WHAT TO DO:
The entries below contain pictures. Write out only the lines from the line with "pinky pip: (655, 360)" up to and including the line with "middle pip: (8, 57)", exactly, without them.
____ DATA RECORDS
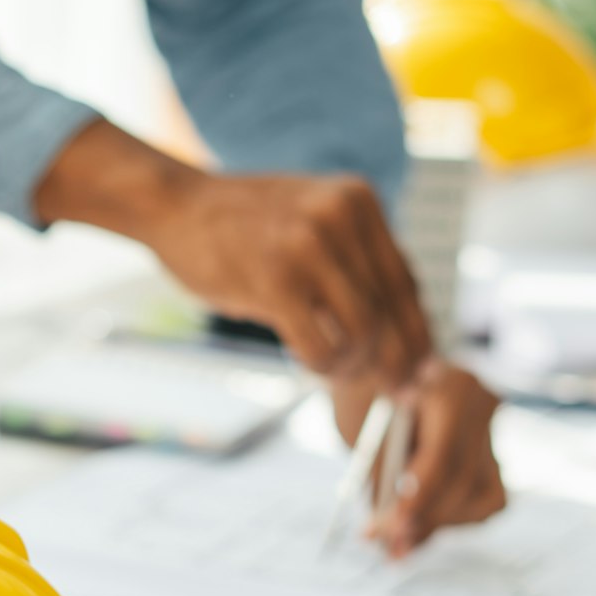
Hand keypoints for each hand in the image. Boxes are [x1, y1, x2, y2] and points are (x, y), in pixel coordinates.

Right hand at [33, 120, 429, 385]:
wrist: (175, 206)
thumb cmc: (239, 226)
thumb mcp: (311, 221)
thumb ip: (352, 260)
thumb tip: (401, 327)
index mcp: (358, 202)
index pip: (406, 281)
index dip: (417, 332)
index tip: (420, 369)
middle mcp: (341, 217)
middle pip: (393, 311)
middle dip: (399, 362)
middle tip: (399, 394)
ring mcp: (307, 245)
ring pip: (365, 332)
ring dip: (356, 367)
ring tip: (338, 372)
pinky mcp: (275, 279)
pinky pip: (322, 345)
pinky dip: (325, 367)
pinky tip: (313, 366)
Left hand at [332, 357, 505, 557]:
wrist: (385, 365)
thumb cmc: (366, 394)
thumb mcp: (363, 427)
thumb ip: (379, 475)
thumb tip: (386, 535)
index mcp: (449, 384)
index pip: (444, 455)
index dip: (417, 500)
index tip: (389, 529)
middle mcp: (482, 402)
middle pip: (464, 479)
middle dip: (424, 520)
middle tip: (390, 546)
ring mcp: (492, 425)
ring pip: (483, 495)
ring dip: (440, 524)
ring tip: (400, 543)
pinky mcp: (493, 448)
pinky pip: (487, 498)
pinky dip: (455, 515)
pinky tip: (423, 523)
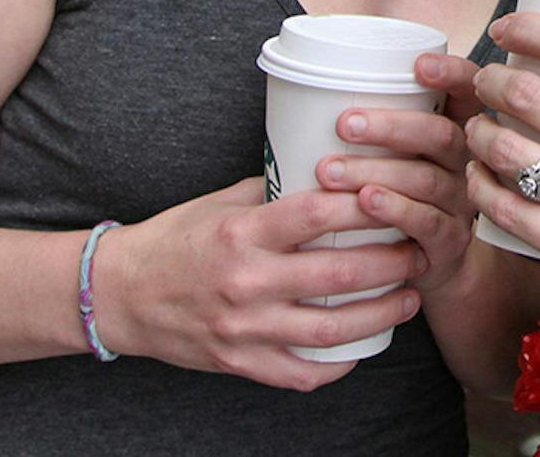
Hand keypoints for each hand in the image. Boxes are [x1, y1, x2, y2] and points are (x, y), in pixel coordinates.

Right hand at [89, 177, 424, 390]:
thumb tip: (338, 165)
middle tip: (420, 249)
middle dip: (393, 263)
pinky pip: (301, 374)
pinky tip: (365, 347)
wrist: (119, 293)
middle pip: (339, 275)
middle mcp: (245, 282)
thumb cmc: (178, 238)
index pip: (320, 214)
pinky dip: (339, 365)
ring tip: (408, 298)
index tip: (402, 197)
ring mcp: (242, 329)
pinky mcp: (238, 363)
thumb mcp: (224, 202)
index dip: (370, 205)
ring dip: (381, 315)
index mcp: (242, 233)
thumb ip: (278, 188)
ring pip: (330, 331)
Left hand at [311, 51, 481, 295]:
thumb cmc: (397, 194)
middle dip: (391, 127)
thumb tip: (310, 89)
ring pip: (426, 179)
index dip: (451, 75)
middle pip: (442, 135)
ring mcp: (461, 203)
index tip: (419, 66)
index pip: (468, 92)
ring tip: (330, 171)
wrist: (427, 264)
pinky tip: (366, 201)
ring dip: (376, 171)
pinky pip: (427, 222)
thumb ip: (377, 124)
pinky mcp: (450, 242)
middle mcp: (467, 163)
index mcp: (458, 130)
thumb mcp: (399, 153)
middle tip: (344, 124)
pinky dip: (394, 209)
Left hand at [462, 13, 539, 354]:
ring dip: (480, 133)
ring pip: (508, 152)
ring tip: (479, 127)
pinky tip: (481, 177)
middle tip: (485, 81)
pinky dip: (484, 187)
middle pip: (529, 96)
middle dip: (492, 81)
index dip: (529, 28)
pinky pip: (509, 210)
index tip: (508, 28)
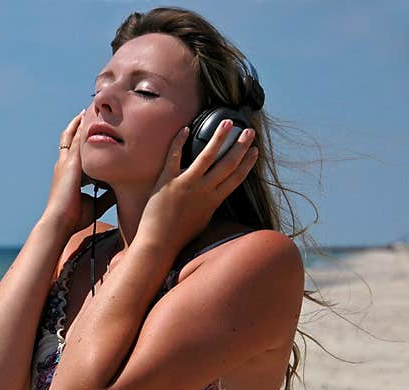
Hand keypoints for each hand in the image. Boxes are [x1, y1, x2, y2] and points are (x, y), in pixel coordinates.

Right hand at [42, 109, 116, 235]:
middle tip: (86, 111)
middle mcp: (63, 165)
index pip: (72, 152)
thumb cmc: (74, 218)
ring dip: (80, 122)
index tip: (87, 130)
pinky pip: (77, 140)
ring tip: (89, 108)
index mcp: (67, 174)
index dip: (78, 140)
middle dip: (77, 125)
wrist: (60, 221)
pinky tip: (90, 117)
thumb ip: (105, 195)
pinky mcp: (71, 164)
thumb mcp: (94, 203)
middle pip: (68, 138)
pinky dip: (82, 128)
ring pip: (72, 135)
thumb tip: (118, 191)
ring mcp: (65, 163)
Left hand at [138, 119, 258, 252]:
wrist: (158, 244)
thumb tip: (215, 197)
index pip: (236, 178)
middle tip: (248, 131)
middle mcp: (203, 190)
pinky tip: (186, 129)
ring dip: (218, 137)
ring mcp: (186, 184)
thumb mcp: (202, 221)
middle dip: (240, 145)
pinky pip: (174, 156)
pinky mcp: (167, 181)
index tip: (255, 150)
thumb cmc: (179, 236)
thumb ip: (210, 205)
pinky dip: (179, 141)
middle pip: (228, 163)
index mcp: (214, 201)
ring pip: (207, 155)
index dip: (247, 162)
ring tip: (226, 122)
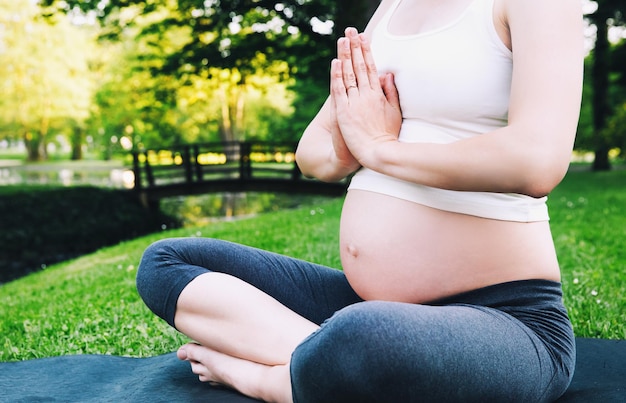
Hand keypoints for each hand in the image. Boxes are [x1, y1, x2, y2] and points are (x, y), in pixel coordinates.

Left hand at [331, 27, 401, 166]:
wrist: (378, 153)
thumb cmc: (387, 136)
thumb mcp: (395, 112)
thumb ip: (391, 93)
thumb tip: (389, 75)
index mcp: (378, 94)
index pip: (371, 68)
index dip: (367, 51)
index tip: (364, 37)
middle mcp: (366, 95)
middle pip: (359, 66)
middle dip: (355, 47)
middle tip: (351, 31)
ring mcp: (354, 103)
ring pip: (348, 75)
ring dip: (345, 56)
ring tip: (342, 40)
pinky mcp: (343, 112)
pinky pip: (339, 90)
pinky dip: (337, 76)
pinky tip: (335, 63)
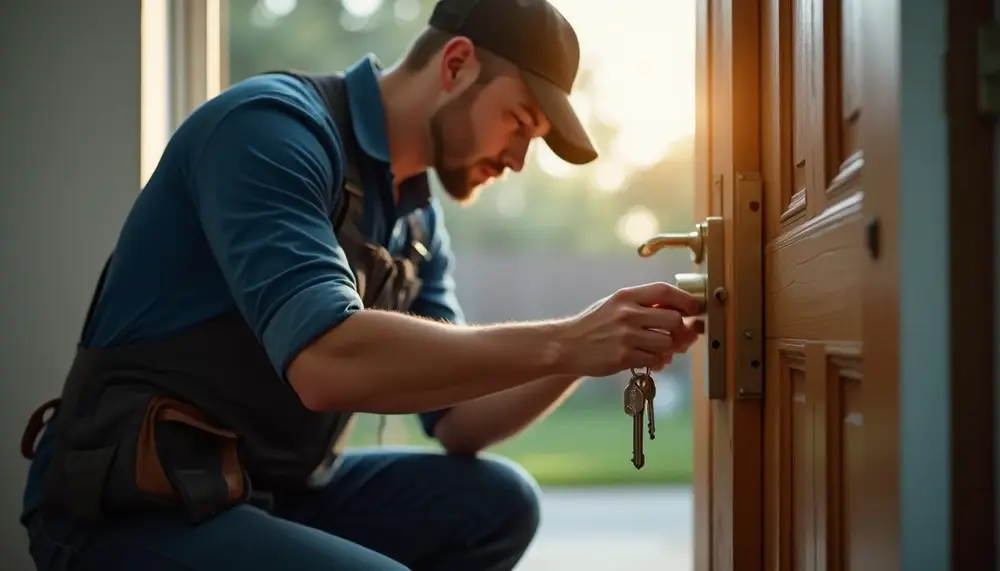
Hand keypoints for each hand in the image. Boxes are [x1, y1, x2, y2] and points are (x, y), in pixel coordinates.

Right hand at [554, 282, 705, 377]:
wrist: (566, 345)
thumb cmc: (593, 325)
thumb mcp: (615, 305)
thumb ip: (643, 306)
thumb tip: (679, 314)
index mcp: (626, 296)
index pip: (665, 291)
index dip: (686, 300)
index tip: (694, 309)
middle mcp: (627, 314)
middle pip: (674, 320)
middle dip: (680, 330)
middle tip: (677, 336)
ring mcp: (626, 336)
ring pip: (667, 343)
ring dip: (669, 349)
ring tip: (659, 350)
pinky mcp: (623, 357)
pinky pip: (655, 360)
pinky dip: (658, 362)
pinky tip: (650, 360)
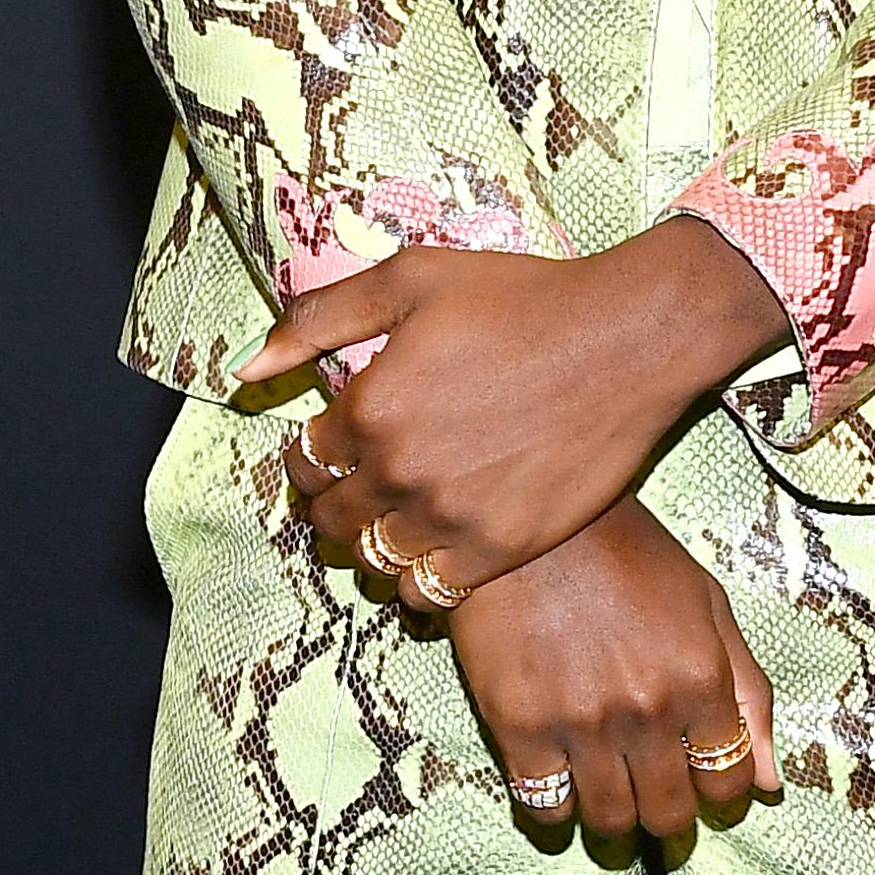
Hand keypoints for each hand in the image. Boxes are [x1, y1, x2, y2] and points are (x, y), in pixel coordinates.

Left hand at [262, 222, 793, 599]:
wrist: (627, 339)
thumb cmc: (524, 299)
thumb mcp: (410, 280)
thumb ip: (318, 320)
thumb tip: (247, 368)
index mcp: (371, 407)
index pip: (306, 463)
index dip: (313, 461)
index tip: (332, 455)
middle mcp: (402, 471)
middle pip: (332, 519)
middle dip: (334, 505)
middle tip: (358, 492)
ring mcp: (451, 517)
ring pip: (374, 561)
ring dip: (371, 546)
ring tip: (394, 523)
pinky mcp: (501, 548)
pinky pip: (428, 594)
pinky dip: (417, 581)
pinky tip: (433, 551)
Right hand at [449, 501, 780, 843]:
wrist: (528, 520)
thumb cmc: (627, 555)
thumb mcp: (709, 606)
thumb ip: (749, 695)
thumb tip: (771, 784)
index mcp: (702, 679)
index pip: (728, 785)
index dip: (718, 794)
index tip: (699, 784)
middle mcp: (648, 710)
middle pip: (669, 816)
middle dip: (668, 817)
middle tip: (652, 798)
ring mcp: (582, 723)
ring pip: (609, 823)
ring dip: (614, 823)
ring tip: (608, 796)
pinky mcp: (519, 726)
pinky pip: (544, 807)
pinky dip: (554, 809)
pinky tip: (558, 782)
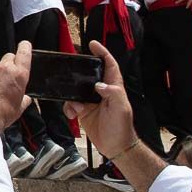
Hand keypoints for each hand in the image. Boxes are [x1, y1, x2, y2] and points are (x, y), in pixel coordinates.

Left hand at [0, 41, 33, 131]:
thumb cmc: (2, 113)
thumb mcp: (19, 108)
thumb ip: (24, 99)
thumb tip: (26, 98)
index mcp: (19, 75)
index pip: (24, 54)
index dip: (25, 47)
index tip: (24, 44)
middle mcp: (5, 68)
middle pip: (8, 57)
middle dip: (8, 65)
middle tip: (4, 78)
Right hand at [63, 41, 135, 158]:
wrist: (115, 147)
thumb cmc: (122, 128)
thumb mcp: (121, 109)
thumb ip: (113, 94)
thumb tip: (99, 84)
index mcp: (114, 88)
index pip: (109, 66)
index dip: (103, 54)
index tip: (93, 45)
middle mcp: (101, 92)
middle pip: (89, 74)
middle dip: (79, 71)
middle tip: (70, 67)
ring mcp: (91, 101)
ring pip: (76, 90)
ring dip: (71, 95)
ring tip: (75, 105)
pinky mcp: (83, 111)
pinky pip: (71, 104)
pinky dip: (68, 108)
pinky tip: (73, 114)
________
EXERCISE SOLUTION:
pinky pip: (655, 360)
pinky dip: (658, 362)
pinky tip: (650, 360)
Hand keypoints for each hand in the image. Boxes are [x1, y1, x2, y2] and points are (x, y), in pixel coordinates.

Left hand at [262, 222, 793, 599]:
wrist: (627, 339)
thumb cmc: (524, 299)
thumb mcp: (410, 280)
thumb ip: (318, 320)
thumb tip: (247, 368)
index mcp: (371, 407)
index pip: (306, 463)
index dip: (313, 461)
index tip: (332, 455)
middle mcp: (402, 471)
middle pip: (332, 519)
middle dip: (334, 505)
middle tip: (358, 492)
ring mcp: (451, 517)
ring pip: (374, 561)
ring dip: (371, 546)
ring tip: (394, 523)
pinky mcp: (501, 548)
pinky pip: (428, 594)
pinky dip: (417, 581)
pinky tip: (433, 551)
Right hand at [449, 501, 780, 843]:
wrist: (528, 520)
thumb cmc: (627, 555)
thumb mcp: (709, 606)
thumb ip: (749, 695)
thumb tip: (771, 784)
index mcp: (702, 679)
index pip: (728, 785)
index dip: (718, 794)
index tip: (699, 784)
middle mcp: (648, 710)
middle pip: (669, 816)
middle dip: (668, 817)
middle tip: (652, 798)
ring mcp: (582, 723)
ring pip: (609, 823)
ring dip: (614, 823)
ring tip: (608, 796)
pinky mcp: (519, 726)
pinky pip: (544, 807)
pinky dip: (554, 809)
pinky tip: (558, 782)
Hand keypoints for each hand in the image. Boxes are [x1, y1, x2, y2] and points are (x, y), in pixel coordinates.

Left hand at [0, 41, 33, 131]:
thumb cmc: (2, 113)
thumb mcp: (19, 108)
thumb ip: (24, 99)
thumb tip: (26, 98)
index mcp: (19, 75)
index pip: (24, 54)
index dip: (25, 47)
index tip: (24, 44)
middle mcp: (5, 68)
middle pip: (8, 57)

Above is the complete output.